Passage fourni.
━━━━━━

Si la photo, la BD, le cinéma se mêlent aux tableaux, la peinture ou le trucage numérique se mêlent aux photos, le tout renvoyant à des images fortes ou à des motifs récurrents de ses films (des femmes terrorisées, une sexualité maladive ou déclenchant la malédiction…) : ces rimes entre les différentes œuvres et catégories dessinent un David Lynch en perpétuelle disposition créatrice et dont l’imaginaire circule d’un mode d’expression à l’autre, sans hiérarchie, de la même façon que ses films nous emmènent à l’aventure d’un monde à l’autre dans un mouvement potentiellement sans limites. Cette circulation est parfaitement concrétisée dans une autre partie de l’expo : sur un mur, une toute petite aquarelle représentant un living-room ; en face, le même living-room, grandeur nature, conçu, peint et designé entièrement par Lynch.
A la fois ludique et flippante, cette installation en écho résume l’un des principes fondamentaux de la manière Lynch : la circulation fluide entre les univers, les images, la réalité, la fiction, le rêve éveillé, l’inconscient. Une salle est consacrée aux brouillons lynchiens : esquisses, dessins, croquis, mémos, notes griffonnées sur des cahiers, des bloc-notes d’hôtels, des napperons de restaurant, et même des sacs à nausée Air France ! Lynch a tout gardé, tout recyclé. Si cette partie-là relève plus du document que de l’œuvre, elle est passionnante en ce qu’elle nous donne un petit aperçu sur le processus créatif de l’artiste, sur la façon parfois aléatoire dont il gère et sélectionne les milliers d’infos reçues quotidiennement et qui aboutiront peut-être à une œuvre.
Des sculptures mi-abstraites, mi-figuratives balisent le parcours. Sur l’une d’elles, au bout de ce qui ressemble à un phallus en érection, un petit bouton rouge : vous appuyez, cela déclenche dans toute l’expo une musique ambient sourde, du genre de celles qui bourdonnent dans ses films. On ne terminera pas sans signaler que la scénographie et l’accrochage (sur de lourdes tentures, elles aussi figures récurrentes de sa filmo, qu’elles cachent une scène de théâtre ou un corridor vers un lieu secret ou interdit) sont aussi signés David Lynch. Un artiste total, intuitif, qui refusera une fois de plus, après la visite, de livrer les passages mystérieux entre cet homme à l’apparence si courtoise, si radieuse, et son œuvre hantée par une sexualité violente, angoissante, morbide.

━━━━━━

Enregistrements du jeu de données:
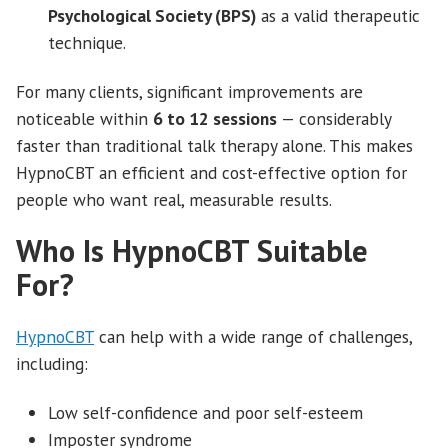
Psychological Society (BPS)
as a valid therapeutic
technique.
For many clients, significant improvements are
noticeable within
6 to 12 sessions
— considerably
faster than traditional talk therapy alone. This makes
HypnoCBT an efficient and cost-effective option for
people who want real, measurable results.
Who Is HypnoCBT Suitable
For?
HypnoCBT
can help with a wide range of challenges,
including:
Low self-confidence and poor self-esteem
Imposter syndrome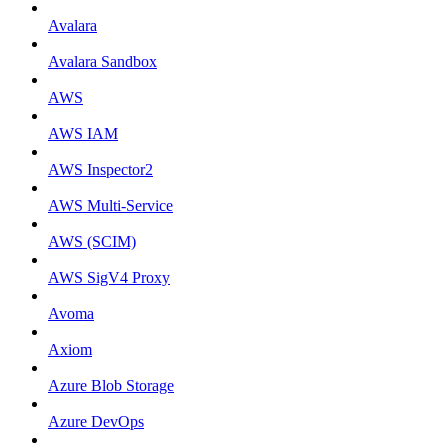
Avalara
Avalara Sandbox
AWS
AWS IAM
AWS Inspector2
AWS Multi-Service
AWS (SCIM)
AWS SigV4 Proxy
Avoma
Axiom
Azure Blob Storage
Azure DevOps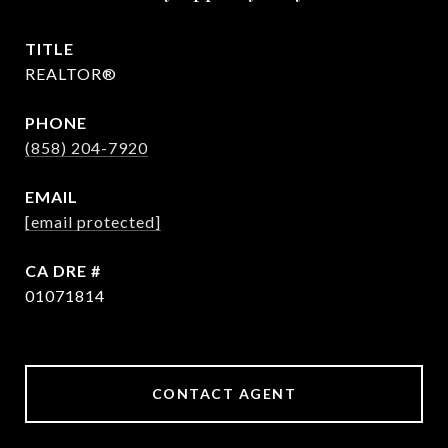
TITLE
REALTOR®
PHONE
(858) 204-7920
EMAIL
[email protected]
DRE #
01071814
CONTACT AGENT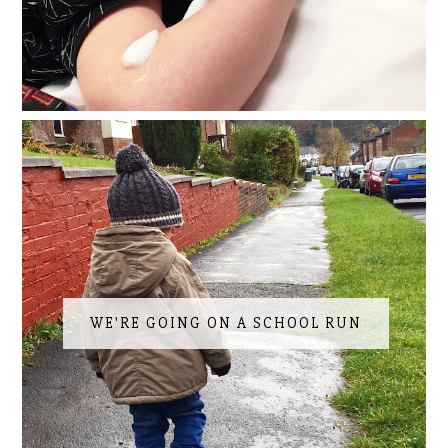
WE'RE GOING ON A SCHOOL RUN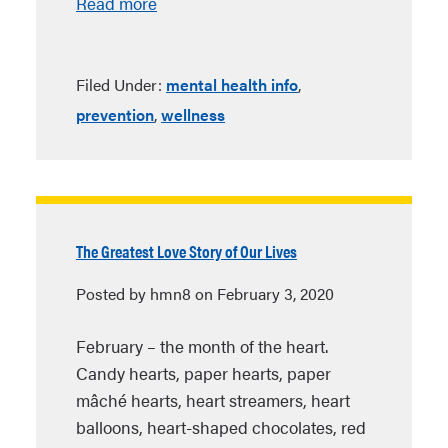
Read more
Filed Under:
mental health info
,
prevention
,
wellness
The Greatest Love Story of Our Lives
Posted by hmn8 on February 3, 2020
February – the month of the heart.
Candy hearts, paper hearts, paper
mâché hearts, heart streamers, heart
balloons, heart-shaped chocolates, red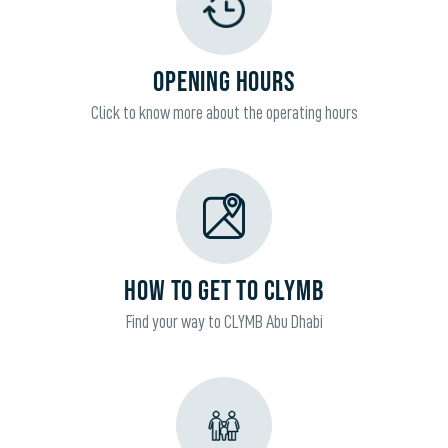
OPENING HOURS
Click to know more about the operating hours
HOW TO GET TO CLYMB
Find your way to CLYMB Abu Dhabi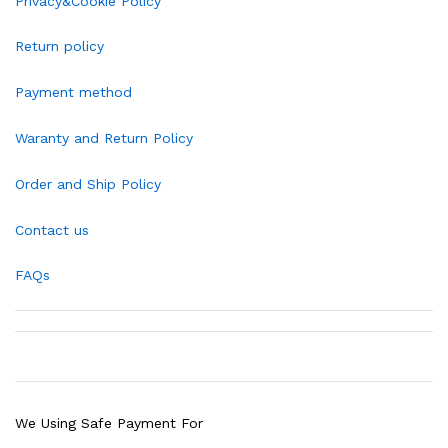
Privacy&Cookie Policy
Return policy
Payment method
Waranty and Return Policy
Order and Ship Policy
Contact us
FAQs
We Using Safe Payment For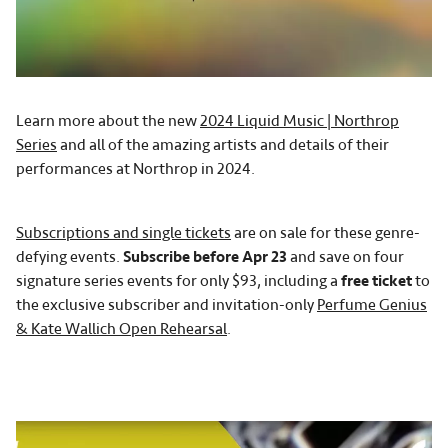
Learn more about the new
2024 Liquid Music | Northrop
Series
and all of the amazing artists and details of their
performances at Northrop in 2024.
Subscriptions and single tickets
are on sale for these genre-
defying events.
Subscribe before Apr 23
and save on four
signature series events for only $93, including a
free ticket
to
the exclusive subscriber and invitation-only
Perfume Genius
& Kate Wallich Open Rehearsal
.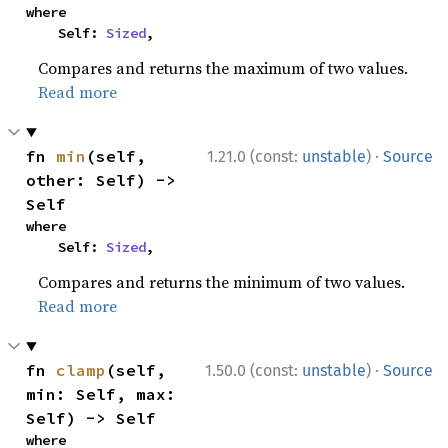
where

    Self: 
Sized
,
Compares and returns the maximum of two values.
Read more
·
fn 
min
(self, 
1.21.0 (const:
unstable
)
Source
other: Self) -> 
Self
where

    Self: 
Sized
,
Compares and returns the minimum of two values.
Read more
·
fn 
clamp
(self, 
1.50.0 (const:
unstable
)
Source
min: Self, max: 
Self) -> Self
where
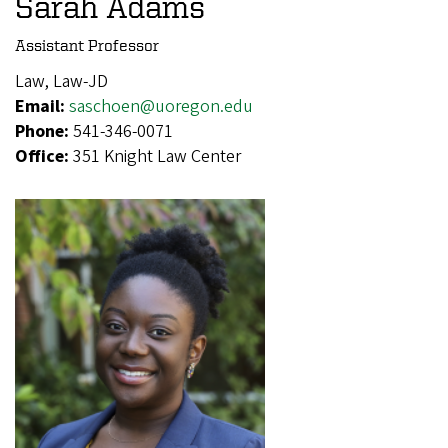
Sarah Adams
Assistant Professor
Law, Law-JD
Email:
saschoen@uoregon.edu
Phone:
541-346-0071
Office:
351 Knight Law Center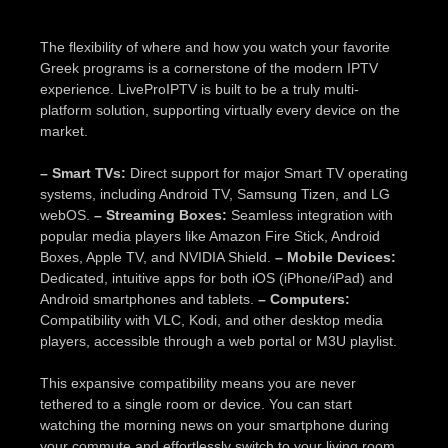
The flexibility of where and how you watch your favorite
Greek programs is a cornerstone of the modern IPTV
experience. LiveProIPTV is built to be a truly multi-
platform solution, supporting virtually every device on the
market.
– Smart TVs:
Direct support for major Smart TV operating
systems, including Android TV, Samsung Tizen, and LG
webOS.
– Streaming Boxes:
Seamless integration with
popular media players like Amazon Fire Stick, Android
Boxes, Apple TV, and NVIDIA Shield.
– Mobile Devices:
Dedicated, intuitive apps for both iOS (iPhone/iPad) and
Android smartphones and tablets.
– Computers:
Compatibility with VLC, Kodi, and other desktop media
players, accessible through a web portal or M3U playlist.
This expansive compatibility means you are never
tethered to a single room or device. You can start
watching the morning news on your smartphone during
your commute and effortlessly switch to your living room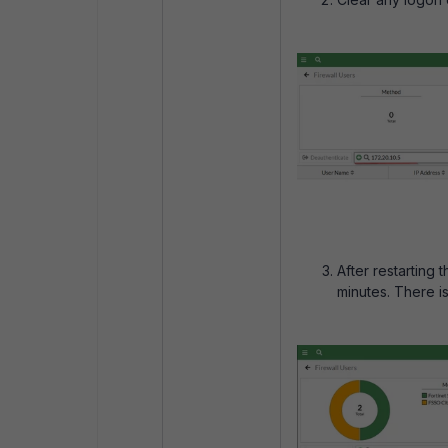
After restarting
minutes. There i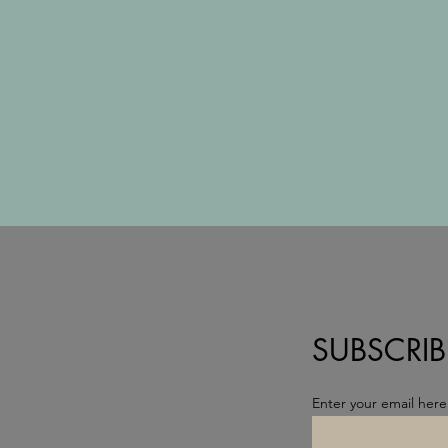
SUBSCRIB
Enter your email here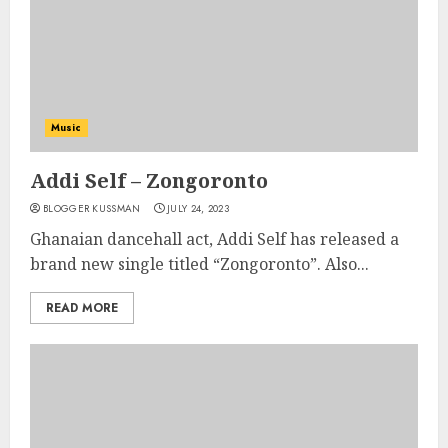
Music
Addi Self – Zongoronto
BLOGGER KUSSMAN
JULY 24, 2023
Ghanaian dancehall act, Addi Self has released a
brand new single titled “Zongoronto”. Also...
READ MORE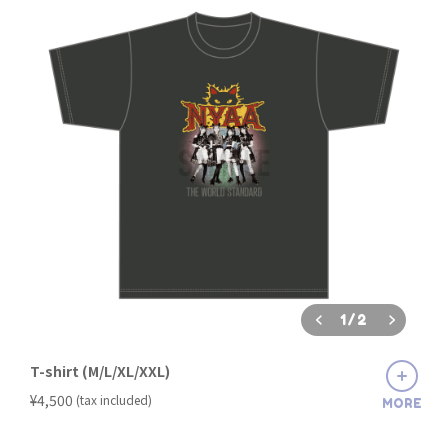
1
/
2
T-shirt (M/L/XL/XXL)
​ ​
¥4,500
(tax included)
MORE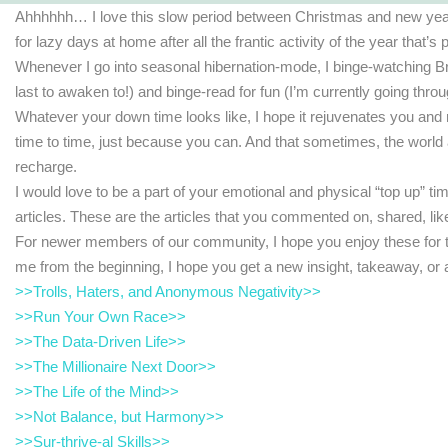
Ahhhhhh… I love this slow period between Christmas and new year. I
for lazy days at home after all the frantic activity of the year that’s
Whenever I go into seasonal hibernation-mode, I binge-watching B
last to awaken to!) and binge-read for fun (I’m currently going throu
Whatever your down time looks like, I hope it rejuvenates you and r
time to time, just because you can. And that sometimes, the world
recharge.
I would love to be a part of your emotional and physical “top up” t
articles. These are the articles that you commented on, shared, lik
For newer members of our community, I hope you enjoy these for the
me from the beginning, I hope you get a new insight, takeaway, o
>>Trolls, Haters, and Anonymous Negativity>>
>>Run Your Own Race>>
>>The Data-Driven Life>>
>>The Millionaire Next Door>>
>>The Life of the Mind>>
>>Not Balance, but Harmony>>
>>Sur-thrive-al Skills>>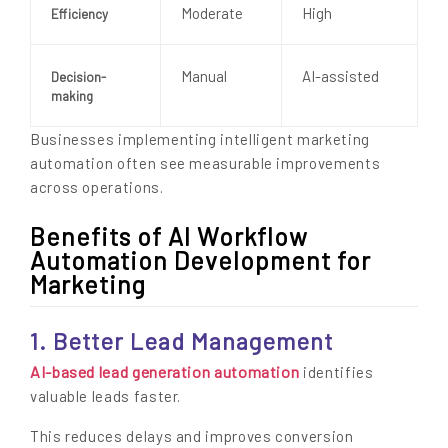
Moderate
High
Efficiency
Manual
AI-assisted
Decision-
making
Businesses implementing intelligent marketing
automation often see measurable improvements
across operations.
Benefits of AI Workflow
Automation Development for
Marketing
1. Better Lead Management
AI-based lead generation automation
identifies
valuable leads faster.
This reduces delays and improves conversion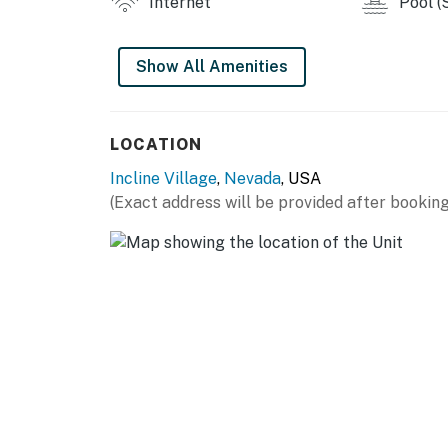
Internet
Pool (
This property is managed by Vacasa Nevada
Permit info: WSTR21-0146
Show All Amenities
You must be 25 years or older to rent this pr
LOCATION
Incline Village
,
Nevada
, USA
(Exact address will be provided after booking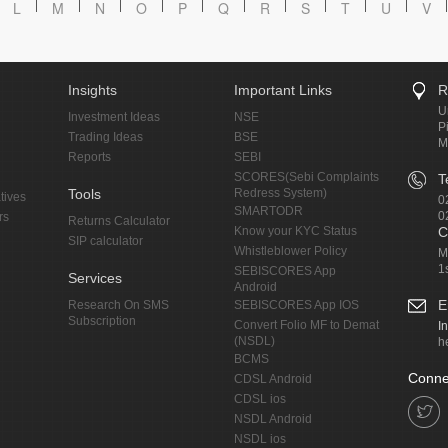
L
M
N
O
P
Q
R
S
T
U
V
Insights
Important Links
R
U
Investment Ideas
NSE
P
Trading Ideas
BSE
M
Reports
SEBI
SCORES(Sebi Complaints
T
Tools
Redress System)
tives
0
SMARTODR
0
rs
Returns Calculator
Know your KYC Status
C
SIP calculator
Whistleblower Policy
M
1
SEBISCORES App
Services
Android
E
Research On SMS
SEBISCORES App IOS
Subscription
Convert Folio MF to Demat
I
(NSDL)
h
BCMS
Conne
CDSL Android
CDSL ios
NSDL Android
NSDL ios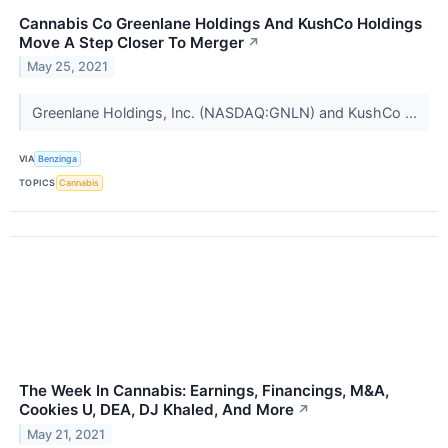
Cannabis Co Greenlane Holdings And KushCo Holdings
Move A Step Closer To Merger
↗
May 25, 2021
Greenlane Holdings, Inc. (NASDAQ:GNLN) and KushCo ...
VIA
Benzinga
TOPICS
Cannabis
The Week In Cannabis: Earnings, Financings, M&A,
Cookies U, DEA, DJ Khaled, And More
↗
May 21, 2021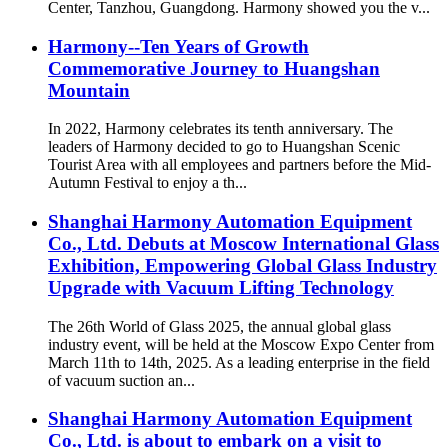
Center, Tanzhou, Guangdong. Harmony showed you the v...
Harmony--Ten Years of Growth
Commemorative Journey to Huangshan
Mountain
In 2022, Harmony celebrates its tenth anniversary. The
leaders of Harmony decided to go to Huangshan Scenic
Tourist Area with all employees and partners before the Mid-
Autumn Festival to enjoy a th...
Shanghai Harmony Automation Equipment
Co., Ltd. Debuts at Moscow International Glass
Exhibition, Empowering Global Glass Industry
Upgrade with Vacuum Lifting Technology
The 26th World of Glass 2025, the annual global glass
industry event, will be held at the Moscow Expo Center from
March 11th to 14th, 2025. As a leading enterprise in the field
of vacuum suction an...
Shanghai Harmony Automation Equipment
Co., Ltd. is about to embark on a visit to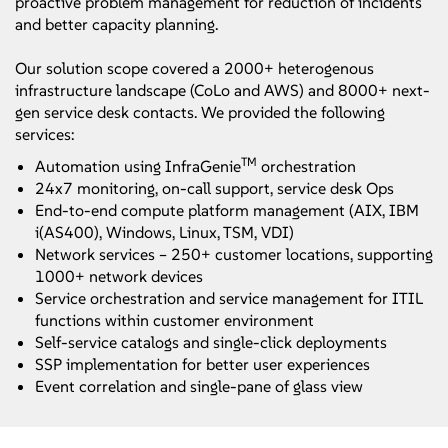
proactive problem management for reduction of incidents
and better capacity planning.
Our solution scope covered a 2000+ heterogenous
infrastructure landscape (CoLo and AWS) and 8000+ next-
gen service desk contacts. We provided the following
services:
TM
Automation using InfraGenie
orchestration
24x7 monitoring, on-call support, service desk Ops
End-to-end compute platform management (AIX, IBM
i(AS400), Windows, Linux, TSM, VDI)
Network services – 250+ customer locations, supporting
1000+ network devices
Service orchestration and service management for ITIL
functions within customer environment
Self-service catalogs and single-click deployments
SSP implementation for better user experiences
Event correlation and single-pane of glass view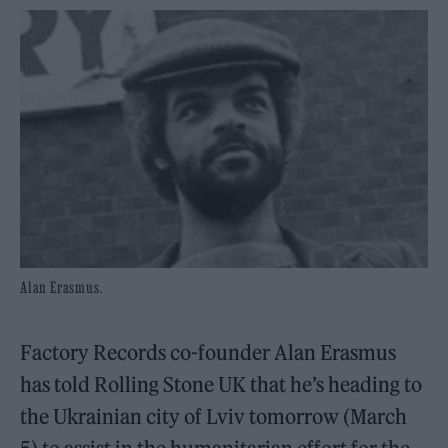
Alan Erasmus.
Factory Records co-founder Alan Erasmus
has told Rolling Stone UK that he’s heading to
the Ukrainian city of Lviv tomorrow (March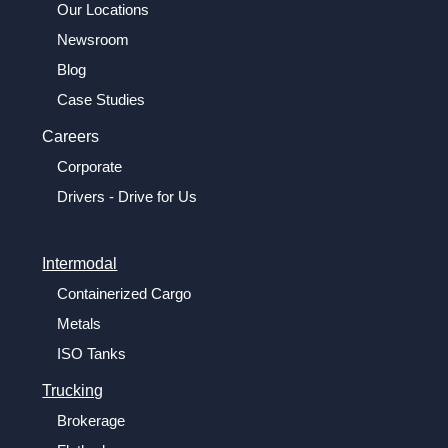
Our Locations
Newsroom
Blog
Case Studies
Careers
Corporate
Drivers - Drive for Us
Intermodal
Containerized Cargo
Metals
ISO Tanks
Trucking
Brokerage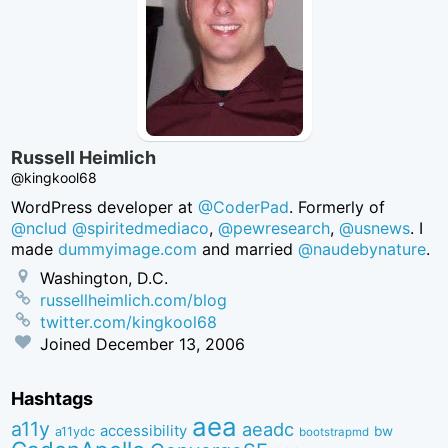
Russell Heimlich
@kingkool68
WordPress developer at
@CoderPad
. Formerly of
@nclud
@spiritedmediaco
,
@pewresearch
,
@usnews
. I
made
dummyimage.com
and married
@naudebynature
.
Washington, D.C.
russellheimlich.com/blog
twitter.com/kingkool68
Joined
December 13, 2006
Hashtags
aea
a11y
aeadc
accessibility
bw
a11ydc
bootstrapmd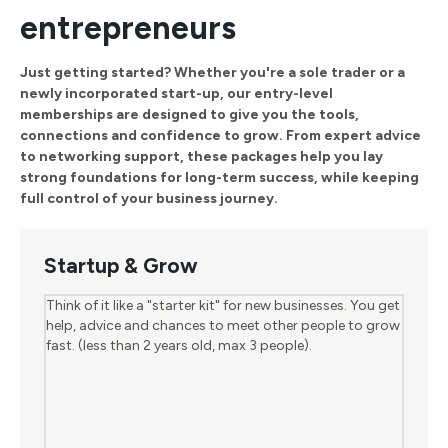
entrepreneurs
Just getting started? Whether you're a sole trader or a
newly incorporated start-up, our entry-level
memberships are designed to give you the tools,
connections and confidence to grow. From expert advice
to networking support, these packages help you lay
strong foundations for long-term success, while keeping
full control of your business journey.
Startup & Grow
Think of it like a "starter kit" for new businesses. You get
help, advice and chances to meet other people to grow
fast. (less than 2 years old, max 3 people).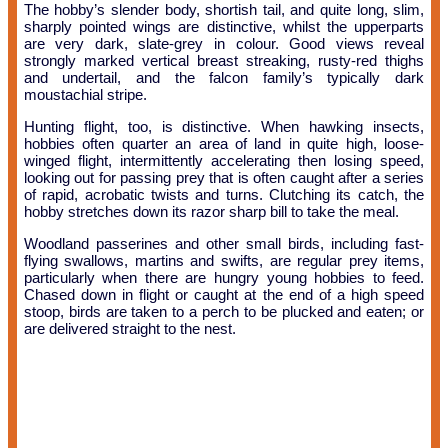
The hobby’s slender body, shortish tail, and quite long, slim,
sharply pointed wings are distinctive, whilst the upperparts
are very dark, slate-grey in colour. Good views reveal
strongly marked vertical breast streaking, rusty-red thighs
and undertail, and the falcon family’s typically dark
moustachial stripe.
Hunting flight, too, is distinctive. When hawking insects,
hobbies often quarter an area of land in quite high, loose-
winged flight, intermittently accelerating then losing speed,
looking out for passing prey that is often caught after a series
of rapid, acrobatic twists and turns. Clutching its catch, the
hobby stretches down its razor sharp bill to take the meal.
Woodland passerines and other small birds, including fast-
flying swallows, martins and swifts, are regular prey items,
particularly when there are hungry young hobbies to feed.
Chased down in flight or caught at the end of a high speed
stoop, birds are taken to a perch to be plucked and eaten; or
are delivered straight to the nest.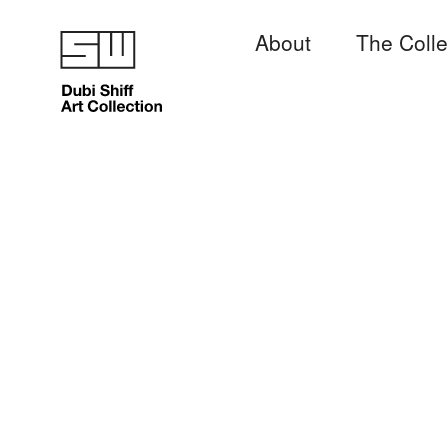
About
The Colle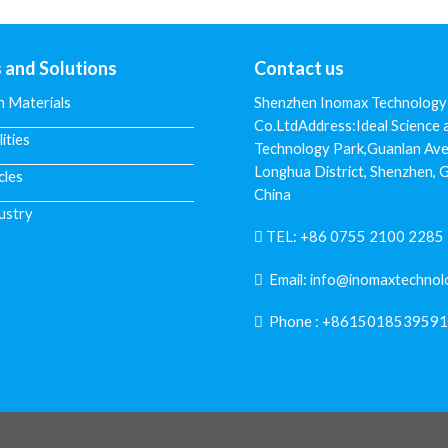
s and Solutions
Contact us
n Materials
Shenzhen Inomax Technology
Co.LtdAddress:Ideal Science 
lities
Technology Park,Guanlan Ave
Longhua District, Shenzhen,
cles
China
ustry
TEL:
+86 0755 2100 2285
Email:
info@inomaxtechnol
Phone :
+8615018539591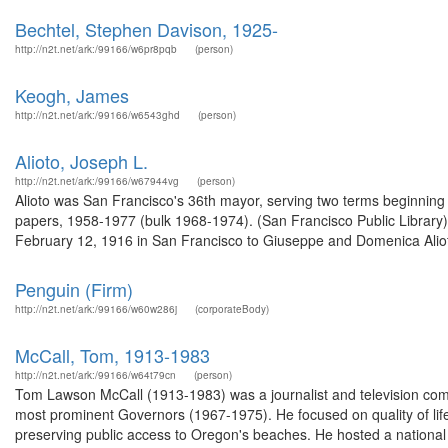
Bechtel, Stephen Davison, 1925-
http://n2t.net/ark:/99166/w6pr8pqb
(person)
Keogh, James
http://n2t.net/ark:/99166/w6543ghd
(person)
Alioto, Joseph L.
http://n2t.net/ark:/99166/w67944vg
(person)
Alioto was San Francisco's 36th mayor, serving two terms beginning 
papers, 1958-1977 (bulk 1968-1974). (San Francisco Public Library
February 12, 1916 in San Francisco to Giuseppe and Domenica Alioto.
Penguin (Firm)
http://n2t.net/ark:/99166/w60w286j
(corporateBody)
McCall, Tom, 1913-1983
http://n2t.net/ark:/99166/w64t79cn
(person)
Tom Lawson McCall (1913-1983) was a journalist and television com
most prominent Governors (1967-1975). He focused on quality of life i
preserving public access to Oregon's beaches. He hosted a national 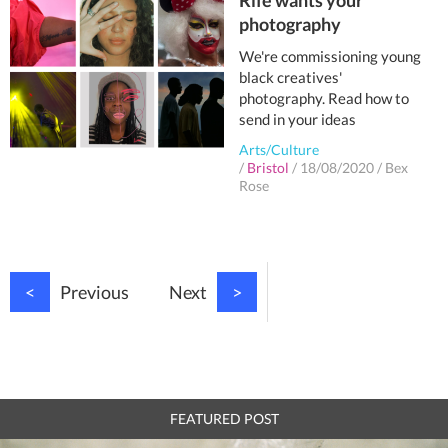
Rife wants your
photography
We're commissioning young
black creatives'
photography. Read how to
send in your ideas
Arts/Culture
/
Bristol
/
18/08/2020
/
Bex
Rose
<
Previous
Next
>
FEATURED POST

━━━━━━

Consigne. Transcrivez le texte sur l'exposition David Lynch, de « A la fois ludique » à « à une œuvre. ». Les items proviennent d'une source différente.

Résultat obtenu.
A la fois ludique et flippante, cette installation en écho résume l’un des principes fondamentaux de la manière Lynch : la circulation fluide entre les univers, les images, la réalité, la fiction, le rêve éveillé, l’inconscient. Une salle est consacrée aux brouillons lynchiens : esquisses, dessins, croquis, mémos, notes griffonnées sur des cahiers, des bloc-notes d’hôtels, des napperons de restaurant, et même des sacs à nausée Air France ! Lynch a tout gardé, tout recyclé. Si cette partie-là relève plus du document que de l’œuvre, elle est passionnante en ce qu’elle nous donne un petit aperçu sur le processus créatif de l’artiste, sur la façon parfois aléatoire dont il gère et sélectionne les milliers d’infos reçues quotidiennement et qui aboutiront peut-être à une œuvre.